Allison E. Aiello, Ph.D., of the University of Michigan in Ann Arbor, and colleagues screened 1,204 participants aged 60 to 100, from the Sacramento Area Latino Study on Aging. The subjects were screened annually for four years for episodic memory, cognitive abilities, C-reactive protein levels and antibodies to cytomegalovirus and herpes simplex virus type-1.
The researchers found that cognitive function worsened more in participants with higher initial cytomegalovirus antibody levels than in those starting with the lowest antibody levels. But no link was found between herpes simplex virus type-1 antibodies and declining mental function.
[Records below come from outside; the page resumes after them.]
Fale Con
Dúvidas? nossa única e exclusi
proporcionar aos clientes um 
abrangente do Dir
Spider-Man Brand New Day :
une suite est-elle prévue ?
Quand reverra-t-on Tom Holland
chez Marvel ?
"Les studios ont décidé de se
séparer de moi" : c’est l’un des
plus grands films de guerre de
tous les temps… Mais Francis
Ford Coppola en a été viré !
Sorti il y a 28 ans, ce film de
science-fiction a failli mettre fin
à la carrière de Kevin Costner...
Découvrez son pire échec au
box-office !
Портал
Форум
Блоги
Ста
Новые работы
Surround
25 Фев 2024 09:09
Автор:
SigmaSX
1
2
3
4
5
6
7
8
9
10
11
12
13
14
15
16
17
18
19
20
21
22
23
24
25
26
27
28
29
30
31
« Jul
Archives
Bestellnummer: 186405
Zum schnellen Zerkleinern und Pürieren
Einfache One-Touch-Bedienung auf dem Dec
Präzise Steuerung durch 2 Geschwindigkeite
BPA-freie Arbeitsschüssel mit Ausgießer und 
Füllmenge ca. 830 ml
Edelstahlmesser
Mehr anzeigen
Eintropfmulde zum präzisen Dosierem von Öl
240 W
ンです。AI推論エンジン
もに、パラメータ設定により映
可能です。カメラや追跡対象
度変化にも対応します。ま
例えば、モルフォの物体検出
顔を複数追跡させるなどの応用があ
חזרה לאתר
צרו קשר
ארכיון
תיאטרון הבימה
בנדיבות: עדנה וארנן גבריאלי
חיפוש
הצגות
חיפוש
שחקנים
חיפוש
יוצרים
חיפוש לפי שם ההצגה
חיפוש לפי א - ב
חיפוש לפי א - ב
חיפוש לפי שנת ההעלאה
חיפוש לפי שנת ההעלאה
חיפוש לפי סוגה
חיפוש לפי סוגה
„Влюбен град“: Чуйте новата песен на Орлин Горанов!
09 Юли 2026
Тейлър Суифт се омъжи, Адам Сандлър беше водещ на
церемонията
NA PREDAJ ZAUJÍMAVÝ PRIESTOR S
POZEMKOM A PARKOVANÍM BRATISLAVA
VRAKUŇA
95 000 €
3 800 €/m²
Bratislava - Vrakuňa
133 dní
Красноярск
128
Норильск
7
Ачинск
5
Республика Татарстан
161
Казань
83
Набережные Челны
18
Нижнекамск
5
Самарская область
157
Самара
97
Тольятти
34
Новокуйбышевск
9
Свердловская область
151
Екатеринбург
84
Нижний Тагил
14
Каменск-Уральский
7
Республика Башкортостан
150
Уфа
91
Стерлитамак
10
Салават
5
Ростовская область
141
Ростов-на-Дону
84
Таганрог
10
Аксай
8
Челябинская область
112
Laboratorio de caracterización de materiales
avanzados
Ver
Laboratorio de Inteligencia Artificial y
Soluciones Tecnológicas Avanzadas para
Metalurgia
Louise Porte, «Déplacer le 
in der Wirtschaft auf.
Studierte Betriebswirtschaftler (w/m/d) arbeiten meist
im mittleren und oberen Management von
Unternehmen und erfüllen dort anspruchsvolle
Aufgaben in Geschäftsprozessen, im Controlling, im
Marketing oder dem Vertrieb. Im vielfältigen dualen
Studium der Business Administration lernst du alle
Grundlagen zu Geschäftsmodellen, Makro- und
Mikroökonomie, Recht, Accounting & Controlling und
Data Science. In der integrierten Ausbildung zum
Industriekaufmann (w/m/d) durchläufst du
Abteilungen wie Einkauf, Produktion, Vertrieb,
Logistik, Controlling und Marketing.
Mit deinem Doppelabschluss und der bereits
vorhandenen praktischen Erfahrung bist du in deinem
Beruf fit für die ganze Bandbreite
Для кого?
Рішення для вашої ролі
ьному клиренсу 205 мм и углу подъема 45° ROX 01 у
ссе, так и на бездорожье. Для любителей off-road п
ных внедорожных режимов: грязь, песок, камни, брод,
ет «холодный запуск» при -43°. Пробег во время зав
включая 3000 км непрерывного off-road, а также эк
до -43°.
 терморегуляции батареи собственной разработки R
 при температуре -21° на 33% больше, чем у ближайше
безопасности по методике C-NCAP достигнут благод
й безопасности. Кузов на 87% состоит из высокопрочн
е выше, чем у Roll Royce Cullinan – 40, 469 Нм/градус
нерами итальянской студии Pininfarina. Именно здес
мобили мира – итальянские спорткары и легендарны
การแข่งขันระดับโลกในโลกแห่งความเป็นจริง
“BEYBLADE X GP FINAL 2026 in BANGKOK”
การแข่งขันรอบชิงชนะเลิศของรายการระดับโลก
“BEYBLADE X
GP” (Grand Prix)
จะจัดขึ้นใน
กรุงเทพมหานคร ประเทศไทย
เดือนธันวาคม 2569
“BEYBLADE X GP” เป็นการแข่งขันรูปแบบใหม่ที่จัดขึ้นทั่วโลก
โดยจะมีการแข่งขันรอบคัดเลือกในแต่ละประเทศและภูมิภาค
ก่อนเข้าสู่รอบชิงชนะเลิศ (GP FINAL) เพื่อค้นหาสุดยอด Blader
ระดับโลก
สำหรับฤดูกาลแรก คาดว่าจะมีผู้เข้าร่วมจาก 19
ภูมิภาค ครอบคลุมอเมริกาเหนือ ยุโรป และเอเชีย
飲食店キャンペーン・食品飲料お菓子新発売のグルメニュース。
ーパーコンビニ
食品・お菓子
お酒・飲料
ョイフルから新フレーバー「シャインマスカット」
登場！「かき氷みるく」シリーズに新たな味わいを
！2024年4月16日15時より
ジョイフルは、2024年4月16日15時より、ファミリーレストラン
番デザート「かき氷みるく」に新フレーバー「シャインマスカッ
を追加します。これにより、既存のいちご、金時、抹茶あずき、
Further, C-reactive protein did not affect the interaction between declining mental function and viral antibody levels, the researchers found.
"This is the first study to show that individuals with higher levels of antibody to cytomegalovirus experience a more-rapid rate of cognitive decline than those with lower levels," the authors write. "Understanding the mechanisms by which cytomegalovirus influences cognition may aid development of intervention strategies targeting infection, viral reactivation, and immune response over the life course."